I find it interesting that a Maryland Fire Chief would say this given that Maryland law, specifically Transportation § 21-106c(1),says "The privileges set forth in this section apply only while the emergency vehicle is using audible and visual signals that meet the requirements of § 22-218 of this article, except that an emergency vehicle operated as a police vehicle need not be equipped with or display the visual signals." An emergency vehicle not using BOTH audible and visible signals is breaking the law if they disobey ANY traffic law. Many jurisdictions require both 100% of the time during emergency transport for this reason.
Additionally, the number of emergency responders sent to a call is not strictly for the patient. I listened to the call regarding the Walter Reed animal attack. If the caller was unclear about location, additional units could come from opposing directions to assist in aid, the scene obviously was not secure so more personnel is understandable and in many areas, basic and advanced levels of care are dispatched to allow advanced units to go available if they are not needed.
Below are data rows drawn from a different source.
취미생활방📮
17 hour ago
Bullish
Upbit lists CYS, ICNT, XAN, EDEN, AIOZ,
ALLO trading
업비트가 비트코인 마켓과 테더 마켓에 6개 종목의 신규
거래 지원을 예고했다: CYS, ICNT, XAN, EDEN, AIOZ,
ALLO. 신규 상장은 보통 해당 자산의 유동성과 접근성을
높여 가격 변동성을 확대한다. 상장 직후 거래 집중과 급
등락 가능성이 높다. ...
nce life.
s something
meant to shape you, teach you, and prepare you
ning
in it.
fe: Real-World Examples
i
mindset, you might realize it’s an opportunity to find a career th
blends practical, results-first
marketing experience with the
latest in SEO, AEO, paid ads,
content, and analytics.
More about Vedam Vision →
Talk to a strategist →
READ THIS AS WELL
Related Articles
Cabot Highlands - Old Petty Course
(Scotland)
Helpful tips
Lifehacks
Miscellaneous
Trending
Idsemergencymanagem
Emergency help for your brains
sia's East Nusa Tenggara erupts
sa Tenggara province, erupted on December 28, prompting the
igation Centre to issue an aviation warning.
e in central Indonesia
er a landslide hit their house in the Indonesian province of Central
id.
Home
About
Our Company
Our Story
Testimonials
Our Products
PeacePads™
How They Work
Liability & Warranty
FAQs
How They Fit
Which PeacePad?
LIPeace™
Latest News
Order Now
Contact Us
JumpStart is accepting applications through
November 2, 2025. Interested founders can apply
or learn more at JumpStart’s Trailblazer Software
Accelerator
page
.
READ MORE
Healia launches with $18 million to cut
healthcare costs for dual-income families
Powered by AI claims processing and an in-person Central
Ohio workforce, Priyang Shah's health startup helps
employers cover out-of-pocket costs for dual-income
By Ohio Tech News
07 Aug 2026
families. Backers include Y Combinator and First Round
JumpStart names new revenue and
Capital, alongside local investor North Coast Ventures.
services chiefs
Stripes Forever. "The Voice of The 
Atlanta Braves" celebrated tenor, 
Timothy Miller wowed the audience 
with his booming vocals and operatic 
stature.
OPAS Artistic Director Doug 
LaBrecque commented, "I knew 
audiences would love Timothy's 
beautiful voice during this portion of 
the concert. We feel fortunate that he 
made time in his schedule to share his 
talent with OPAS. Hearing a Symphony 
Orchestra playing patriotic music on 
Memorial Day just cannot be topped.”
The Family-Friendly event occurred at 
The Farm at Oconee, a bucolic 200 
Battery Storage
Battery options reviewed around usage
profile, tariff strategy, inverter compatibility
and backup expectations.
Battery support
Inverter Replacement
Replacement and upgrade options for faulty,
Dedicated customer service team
One important statement came in the last response, "common sense." Until you have attempted to drive an emergency vehicle through a city, you really should give those helping others the benefit of the doubt. People don't yield and often don't even attempt to clear assist. The volume of calls in DC should be no excuse to ignore a single siren/flashing lights. In over 15 years, I have only seen 1 vehicle ticketed for ignoring emergency vehicles, unless they struck that vehicle. *1*.
Finally, do not read any of my comments as acceptance of the behaviors in the Rosenburg and/or Stevens calls. Any emergency worker who is not willing to transport any and every patient to the hospital should not be working there. Clear cut. One aspect of this problem I heard nobody touch on was the receiving facility's lack of ability to handle what emergency workers are bringing them. Would you want to get up at 2am for a stubbed toe, 3 weeks old, transport because the patient feels the need and have to wait 2 additional hours to be able to transfer your patient to their final destination? It is a tough double-edged sword because giving priority to 911 patients further encourages the utilization of 911 to speed care of that stubbed toe.